EXERCISE REQUIREMENTS:
Please copy, exactly as they appear below, the lines from the one containing "ყოფილი ხელმძღვანელი." through the one containing "დაზიანდა, ეკიპაჟი უვნებლად გადარჩა.".

[RECORDS FOR THIS TASK Boundary: Start]

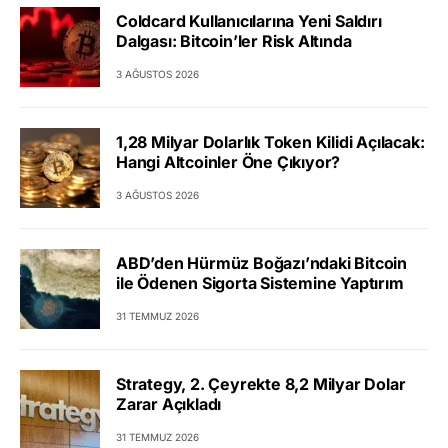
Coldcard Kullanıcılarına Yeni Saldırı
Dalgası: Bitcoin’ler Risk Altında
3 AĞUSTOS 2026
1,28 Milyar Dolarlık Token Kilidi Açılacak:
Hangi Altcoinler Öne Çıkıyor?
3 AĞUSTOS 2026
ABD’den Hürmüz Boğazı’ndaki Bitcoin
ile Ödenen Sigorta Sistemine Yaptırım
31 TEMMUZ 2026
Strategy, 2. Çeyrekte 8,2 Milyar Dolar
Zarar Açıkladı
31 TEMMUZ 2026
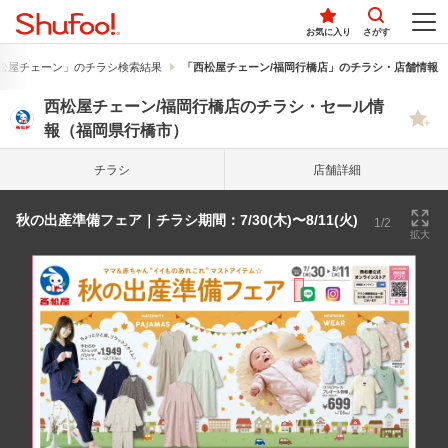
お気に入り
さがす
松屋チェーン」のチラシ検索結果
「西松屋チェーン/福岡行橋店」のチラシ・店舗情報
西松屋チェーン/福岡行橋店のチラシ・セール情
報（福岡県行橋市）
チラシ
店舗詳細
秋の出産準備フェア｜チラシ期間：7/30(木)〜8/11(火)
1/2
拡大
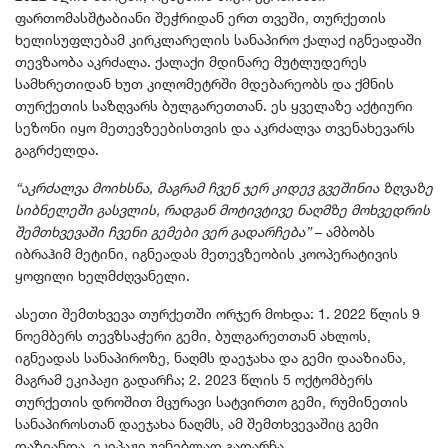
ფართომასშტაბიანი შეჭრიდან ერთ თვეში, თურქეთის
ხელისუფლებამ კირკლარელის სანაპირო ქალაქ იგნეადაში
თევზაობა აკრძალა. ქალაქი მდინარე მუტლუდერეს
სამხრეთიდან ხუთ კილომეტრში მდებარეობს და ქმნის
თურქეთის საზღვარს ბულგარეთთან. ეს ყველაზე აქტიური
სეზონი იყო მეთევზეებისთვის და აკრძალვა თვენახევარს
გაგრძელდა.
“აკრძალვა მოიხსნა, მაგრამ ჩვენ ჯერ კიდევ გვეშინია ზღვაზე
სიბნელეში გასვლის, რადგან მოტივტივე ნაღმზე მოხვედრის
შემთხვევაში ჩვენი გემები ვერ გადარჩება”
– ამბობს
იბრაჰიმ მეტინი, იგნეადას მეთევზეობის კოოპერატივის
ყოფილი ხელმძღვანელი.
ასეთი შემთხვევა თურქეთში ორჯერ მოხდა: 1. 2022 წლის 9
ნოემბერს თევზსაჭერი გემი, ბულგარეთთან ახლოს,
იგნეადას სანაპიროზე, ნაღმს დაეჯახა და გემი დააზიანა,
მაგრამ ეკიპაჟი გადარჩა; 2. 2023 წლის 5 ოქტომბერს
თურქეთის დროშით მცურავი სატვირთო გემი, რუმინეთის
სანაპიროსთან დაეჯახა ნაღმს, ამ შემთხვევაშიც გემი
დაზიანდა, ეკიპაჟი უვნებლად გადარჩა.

[RECORDS FOR THIS TASK Boundary: End]
[RECORDS FOR THIS TASK Boundary: Start]

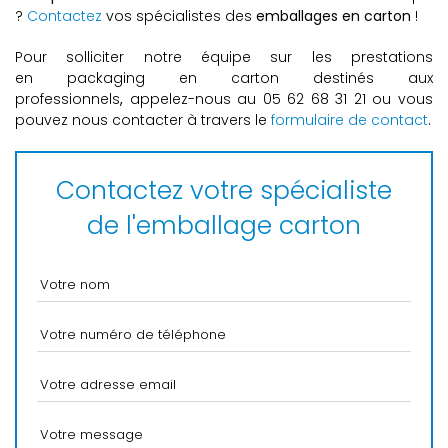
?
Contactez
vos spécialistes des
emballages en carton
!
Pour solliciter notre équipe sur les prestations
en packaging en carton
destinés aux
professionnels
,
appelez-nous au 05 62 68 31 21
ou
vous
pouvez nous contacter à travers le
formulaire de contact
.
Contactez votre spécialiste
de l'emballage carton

[RECORDS FOR THIS TASK Boundary: End]

SOLUTION TO THIS TASK:
ყოფილი ხელმძღვანელი.
ასეთი შემთხვევა თურქეთში ორჯერ მოხდა: 1. 2022 წლის 9
ნოემბერს თევზსაჭერი გემი, ბულგარეთთან ახლოს,
იგნეადას სანაპიროზე, ნაღმს დაეჯახა და გემი დააზიანა,
მაგრამ ეკიპაჟი გადარჩა; 2. 2023 წლის 5 ოქტომბერს
თურქეთის დროშით მცურავი სატვირთო გემი, რუმინეთის
სანაპიროსთან დაეჯახა ნაღმს, ამ შემთხვევაშიც გემი
დაზიანდა, ეკიპაჟი უვნებლად გადარჩა.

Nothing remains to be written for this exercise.